This study investigates how stakeholders throughout the state of California view the potential impacts of ridehailing services such as Uber or Lyft, to transportation systems, and how to address such impacts. Ridehailing is one of several emerging shared use mobility alternatives, poised to impact transportation systems, for better or worse. For better if these new services catalyze the development and maturation of well-integrated multi-model transportation systems that serve all travelers and reduce vehicle miles travelled (VMT) and transportation emissions. For worse if these new services serve merely as a less expensive taxi, allowing more people to forego alternative modes of transportation like public transit and biking, thereby leading to increases in VMT and emissions and worsening congestion impacts. The high degree of uncertainty surrounding the impacts of these services presents challenges to stakeholders involved in transportation planning and policymaking. How transportation stakeholders view the potential positive and negative impacts of ridehailing and what to do about them is an open question, and one that warrants investigation as these services become more popular and their impacts begin to be understood.
Through interviews, the researchers investigated the viewpoints of 42 transportation stakeholders throughout the state of California. The found that the diversity of interviewees is reflected in the sentiments they have about ridehailing, what issues are important and potential obstacles to achieving positive outcomes. Nonetheless, interviewees agree that regulations should balance local control with state level guidance.

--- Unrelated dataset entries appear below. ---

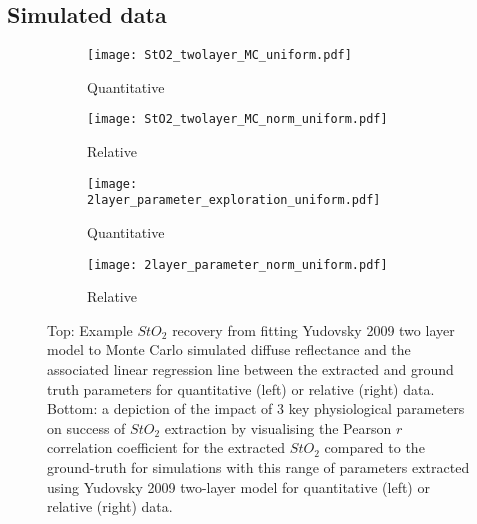 \subsection{Simulated data}
\begin{figure}[htbp]
    \centering
    \begin{subfigure}{0.49\textwidth}
        \texttt{[image: StO2\_twolayer\_MC\_uniform.pdf]}
        \caption{Quantitative}
        \label{fig:egparamsStO2MCu}
    \end{subfigure}
    \begin{subfigure}{0.49\textwidth}
        \texttt{[image: StO2\_twolayer\_MC\_norm\_uniform.pdf]}
        \caption{Relative}
        \label{fig:egparamsStO2MCnormu}
    \end{subfigure}
    \begin{subfigure}{0.49\textwidth}
        \texttt{[image: 2layer\_parameter\_exploration\_uniform.pdf]}
        \caption{Quantitative}
        \label{fig:egparamsfailureMCu}
    \end{subfigure}
    \begin{subfigure}{0.49\textwidth}
        \texttt{[image: 2layer\_parameter\_norm\_uniform.pdf]}
        \caption{Relative}
        \label{fig:egparamsfailureMCnormu}
    \end{subfigure}
    \caption{Top: Example $StO_2$ recovery from fitting Yudovsky 2009 two layer model to Monte Carlo simulated diffuse reflectance and the associated linear regression line between the extracted and ground truth parameters for quantitative (left) or relative (right) data. Bottom: a depiction of the impact of 3 key physiological parameters on success of $StO_2$ extraction by visualising the Pearson $r$ correlation coefficient for the extracted $StO_2$ compared to the ground-truth for simulations with this range of parameters extracted using Yudovsky 2009 two-layer model for quantitative (left) or relative (right) data.}
    \label{fig:MC2layeruniform}
\end{figure}

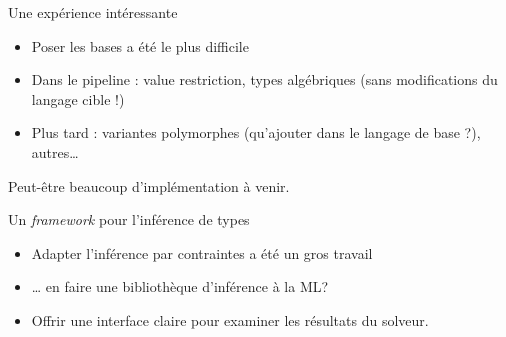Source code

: \documentclass[final]{beamer}
\begin{document}
\begin{frame}{Une expérience intéressante}
  \begin{itemize}
    \item Poser les bases a été le plus difficile
    \item Dans le pipeline : value restriction, types algébriques (sans
      modifications du langage cible !)
    \item Plus tard : variantes polymorphes (qu'ajouter dans le langage de
      base ?), autres…
  \end{itemize}

  Peut-être beaucoup d'implémentation à venir.
\end{frame}

\begin{frame}{Un \emph{framework} pour l'inférence de types}
  \begin{itemize}
    \item Adapter l'inférence par contraintes a été un gros travail
    \item … en faire une bibliothèque d'inférence à la ML?
    \item Offrir une interface claire pour examiner les résultats du solveur. 
  \end{itemize}
\end{frame}


{{%
}}
\end{document}
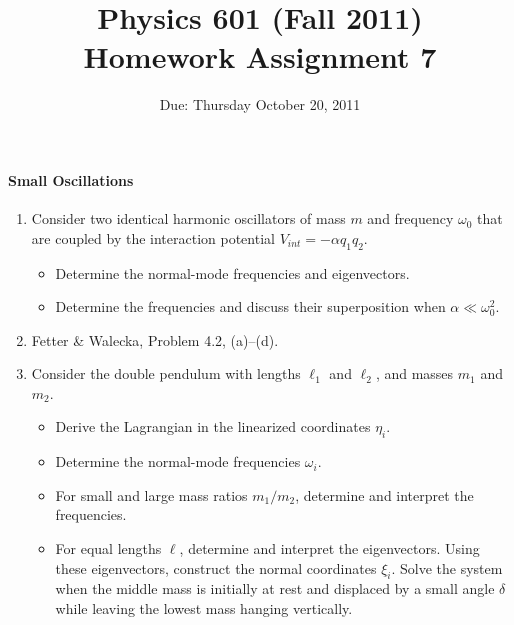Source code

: \documentclass[letterpaper,11pt]{article}
\title{Physics 601 (Fall 2011) \\ Homework Assignment 7}
\date{Due: Thursday October 20, 2011}
\begin{document}
\maketitle

\paragraph*{Small Oscillations}
\begin{enumerate}
 \item Consider two identical harmonic oscillators of mass $m$ and frequency $\omega_0$ that are coupled by the interaction potential $V_{int} = -\alpha q_1 q_2$.
 \begin{itemize}
  \item Determine the normal-mode frequencies and eigenvectors.
  \item Determine the frequencies and discuss their superposition when $\alpha \ll \omega_0^2$.
 \end{itemize}
 \item Fetter \& Walecka, Problem 4.2, (a)--(d).
 \item Consider the double pendulum with lengths $\ell_1$ and $\ell_2$, and masses $m_1$ and $m_2$.
 \begin{itemize}
  \item Derive the Lagrangian in the linearized coordinates $\eta_i$.
  \item Determine the normal-mode frequencies $\omega_i$.
  \item For small and large mass ratios $m_1 / m_2$, determine and interpret the frequencies.
  \item For equal lengths $\ell$, determine and interpret the eigenvectors.  Using these eigenvectors, construct the normal coordinates $\xi_i$.  Solve the system when the middle mass is initially at rest and displaced by a small angle $\delta$ while leaving the lowest mass hanging vertically.
 \end{itemize}
\end{enumerate}
\end{document}
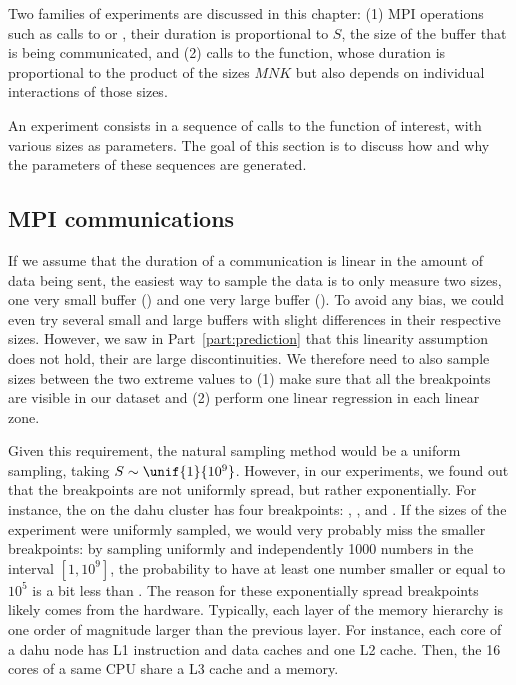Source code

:         Two families of experiments are discussed in this chapter: (1) MPI operations such as calls to
        \recv or \send, their duration is proportional to \(S\), the size of the buffer that is
        being communicated, and (2) calls to the \dgemm function, whose duration is proportional to the product
        of the sizes \(MNK\) but also depends on individual interactions of those sizes.

        An experiment consists in a sequence of calls to the function of interest, with various sizes as parameters. The
        goal of this section is to discuss how and why the parameters of these sequences are generated.

        \subsection{MPI communications}%

            If we assume that the duration of a communication is linear in the amount of data being sent, the easiest
            way to sample the data is to only measure two sizes, one very small buffer (\eg {}) and one very
            large buffer (\eg {}). To avoid any bias, we could even try several small and large
            buffers with slight differences in their respective sizes. However, we saw in Part~\ref{part:prediction}
            that this linearity assumption does not hold, their are large discontinuities. We therefore need to also
            sample sizes between the two extreme values to (1) make sure that all the breakpoints are visible in our
            dataset and (2) perform one linear regression in each linear zone.

            Given this requirement, the natural sampling method would be a uniform sampling, taking
            \(S\sim\unif{1}{10^9}\). However, in our experiments, we found out that the breakpoints are not uniformly
            spread, but rather exponentially. For instance, the \send on the dahu cluster has four
            breakpoints: , ,  and
            . If the sizes of the experiment were uniformly sampled, we would very probably miss
            the smaller breakpoints: by sampling uniformly and independently 1000 numbers in the interval \([1, 10^9]\),
            the probability to have at least one number smaller or equal to \(10^5\) is a bit less than
            . The reason for these exponentially spread breakpoints likely comes from the hardware.
            Typically, each layer of the memory hierarchy is one order of magnitude larger than the previous layer. For
            instance, each core of a dahu node has  L1 instruction and data caches and one
             L2 cache. Then, the 16 cores of a same CPU share a  L3 cache and
            a  memory.


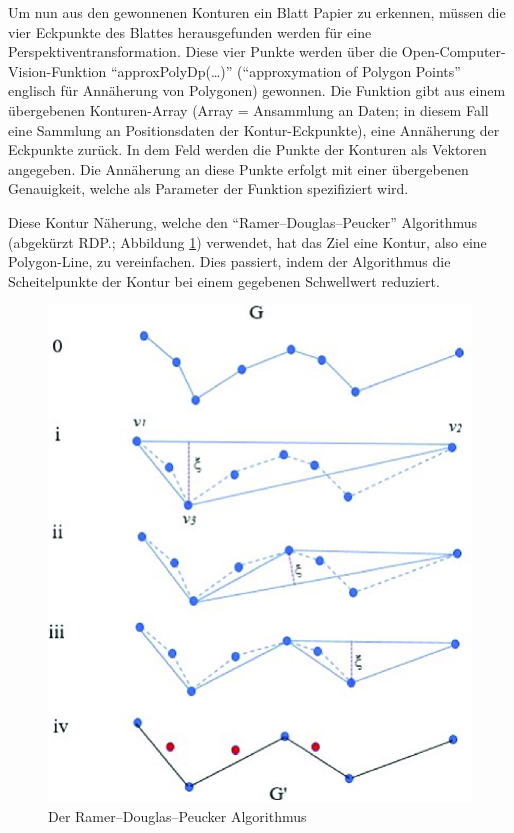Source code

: 
Um nun aus den gewonnenen Konturen ein Blatt Papier zu erkennen, müssen die vier Eckpunkte des Blattes herausgefunden werden für eine Perspektiventransformation. Diese vier Punkte werden über die Open-Computer-Vision-Funktion ``approxPolyDp(\dots)'' (``approxymation of Polygon Points'' englisch für Annäherung von Polygonen) gewonnen. Die Funktion gibt aus einem übergebenen Konturen-Array (Array = Ansammlung an Daten; in diesem Fall eine Sammlung an Positionsdaten der Kontur-Eckpunkte), eine Annäherung der Eckpunkte zurück. In dem Feld werden die Punkte der Konturen als Vektoren angegeben. Die Annäherung an diese Punkte erfolgt mit einer übergebenen Genauigkeit, welche als Parameter der Funktion spezifiziert wird.

Diese Kontur Näherung, welche den ``Ramer–Douglas–Peucker'' Algorithmus (abgekürzt RDP.; Abbildung \ref{fig:map:rdpalgo}) verwendet, hat das Ziel eine Kontur, also eine Polygon-Line, zu vereinfachen. Dies passiert, indem der Algorithmus die Scheitelpunkte der Kontur bei einem gegebenen Schwellwert reduziert.


\begin{figure}[H]
    \centering
    \includegraphics[scale=0.5]{pics/bildverarbeitungsalgos/The-Ramer-Douglas-Peucker-algorithm.png}
    \caption{Der Ramer–Douglas–Peucker Algorithmus}
    \label{fig:map:rdpalgo}
\end{figure}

This dataset consists of a portion of interview data collected in January through March of 2018; for each interviewee discussions related to perspectives on uncertainty have been identified and included in this dataset. This data was collected through semi-structured interviews by phone with 42 stakeholders involved in transportation planning or policy from state, regional and local agencies as well as public interest groups or non-profits. Each interview was recorded and transcribed, and then the content was coded using a confirmatory method.